Copy out all of the records, exactly as they appear.
─── PROVIDED RECORDS ───
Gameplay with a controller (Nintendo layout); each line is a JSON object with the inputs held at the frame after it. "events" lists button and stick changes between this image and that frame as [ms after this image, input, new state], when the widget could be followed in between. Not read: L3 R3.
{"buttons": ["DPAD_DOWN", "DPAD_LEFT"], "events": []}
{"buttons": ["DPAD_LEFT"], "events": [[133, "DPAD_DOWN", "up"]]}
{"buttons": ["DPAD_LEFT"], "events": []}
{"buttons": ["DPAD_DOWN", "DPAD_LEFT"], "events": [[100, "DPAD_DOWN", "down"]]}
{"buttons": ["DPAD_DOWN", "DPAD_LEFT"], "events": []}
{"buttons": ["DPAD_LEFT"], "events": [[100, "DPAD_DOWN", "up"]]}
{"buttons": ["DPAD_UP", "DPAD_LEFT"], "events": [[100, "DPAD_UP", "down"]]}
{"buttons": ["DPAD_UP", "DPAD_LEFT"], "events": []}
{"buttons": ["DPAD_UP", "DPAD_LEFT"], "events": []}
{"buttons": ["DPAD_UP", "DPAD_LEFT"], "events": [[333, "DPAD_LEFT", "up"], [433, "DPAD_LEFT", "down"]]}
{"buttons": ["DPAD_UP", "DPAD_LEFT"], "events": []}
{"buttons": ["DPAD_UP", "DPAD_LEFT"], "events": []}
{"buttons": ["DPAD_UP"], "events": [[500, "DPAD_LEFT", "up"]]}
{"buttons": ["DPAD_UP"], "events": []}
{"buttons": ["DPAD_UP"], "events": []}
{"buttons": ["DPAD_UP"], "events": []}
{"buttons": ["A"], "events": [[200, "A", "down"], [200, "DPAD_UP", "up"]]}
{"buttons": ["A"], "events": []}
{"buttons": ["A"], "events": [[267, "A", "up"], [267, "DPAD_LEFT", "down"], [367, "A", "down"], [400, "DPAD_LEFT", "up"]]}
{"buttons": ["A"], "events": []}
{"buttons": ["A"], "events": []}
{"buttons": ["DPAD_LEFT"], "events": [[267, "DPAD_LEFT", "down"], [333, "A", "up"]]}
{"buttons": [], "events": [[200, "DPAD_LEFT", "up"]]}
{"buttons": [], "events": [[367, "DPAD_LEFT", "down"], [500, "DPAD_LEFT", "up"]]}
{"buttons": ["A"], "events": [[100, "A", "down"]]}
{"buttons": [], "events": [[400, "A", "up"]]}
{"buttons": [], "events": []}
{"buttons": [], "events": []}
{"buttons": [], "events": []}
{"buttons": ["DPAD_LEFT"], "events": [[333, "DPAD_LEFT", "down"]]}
───
**REPLY TO THE EXERCISE**
Gameplay with a controller (Nintendo layout); each line is a JSON object with the inputs held at the frame after it. "events" lists button and stick changes between this image and that frame as [ms after this image, input, new state], when the widget could be followed in between. Not read: L3 R3.
{"buttons": ["DPAD_DOWN", "DPAD_LEFT"], "events": []}
{"buttons": ["DPAD_LEFT"], "events": [[133, "DPAD_DOWN", "up"]]}
{"buttons": ["DPAD_LEFT"], "events": []}
{"buttons": ["DPAD_DOWN", "DPAD_LEFT"], "events": [[100, "DPAD_DOWN", "down"]]}
{"buttons": ["DPAD_DOWN", "DPAD_LEFT"], "events": []}
{"buttons": ["DPAD_LEFT"], "events": [[100, "DPAD_DOWN", "up"]]}
{"buttons": ["DPAD_UP", "DPAD_LEFT"], "events": [[100, "DPAD_UP", "down"]]}
{"buttons": ["DPAD_UP", "DPAD_LEFT"], "events": []}
{"buttons": ["DPAD_UP", "DPAD_LEFT"], "events": []}
{"buttons": ["DPAD_UP", "DPAD_LEFT"], "events": [[333, "DPAD_LEFT", "up"], [433, "DPAD_LEFT", "down"]]}
{"buttons": ["DPAD_UP", "DPAD_LEFT"], "events": []}
{"buttons": ["DPAD_UP", "DPAD_LEFT"], "events": []}
{"buttons": ["DPAD_UP"], "events": [[500, "DPAD_LEFT", "up"]]}
{"buttons": ["DPAD_UP"], "events": []}
{"buttons": ["DPAD_UP"], "events": []}
{"buttons": ["DPAD_UP"], "events": []}
{"buttons": ["A"], "events": [[200, "A", "down"], [200, "DPAD_UP", "up"]]}
{"buttons": ["A"], "events": []}
{"buttons": ["A"], "events": [[267, "A", "up"], [267, "DPAD_LEFT", "down"], [367, "A", "down"], [400, "DPAD_LEFT", "up"]]}
{"buttons": ["A"], "events": []}
{"buttons": ["A"], "events": []}
{"buttons": ["DPAD_LEFT"], "events": [[267, "DPAD_LEFT", "down"], [333, "A", "up"]]}
{"buttons": [], "events": [[200, "DPAD_LEFT", "up"]]}
{"buttons": [], "events": [[367, "DPAD_LEFT", "down"], [500, "DPAD_LEFT", "up"]]}
{"buttons": ["A"], "events": [[100, "A", "down"]]}
{"buttons": [], "events": [[400, "A", "up"]]}
{"buttons": [], "events": []}
{"buttons": [], "events": []}
{"buttons": [], "events": []}
{"buttons": ["DPAD_LEFT"], "events": [[333, "DPAD_LEFT", "down"]]}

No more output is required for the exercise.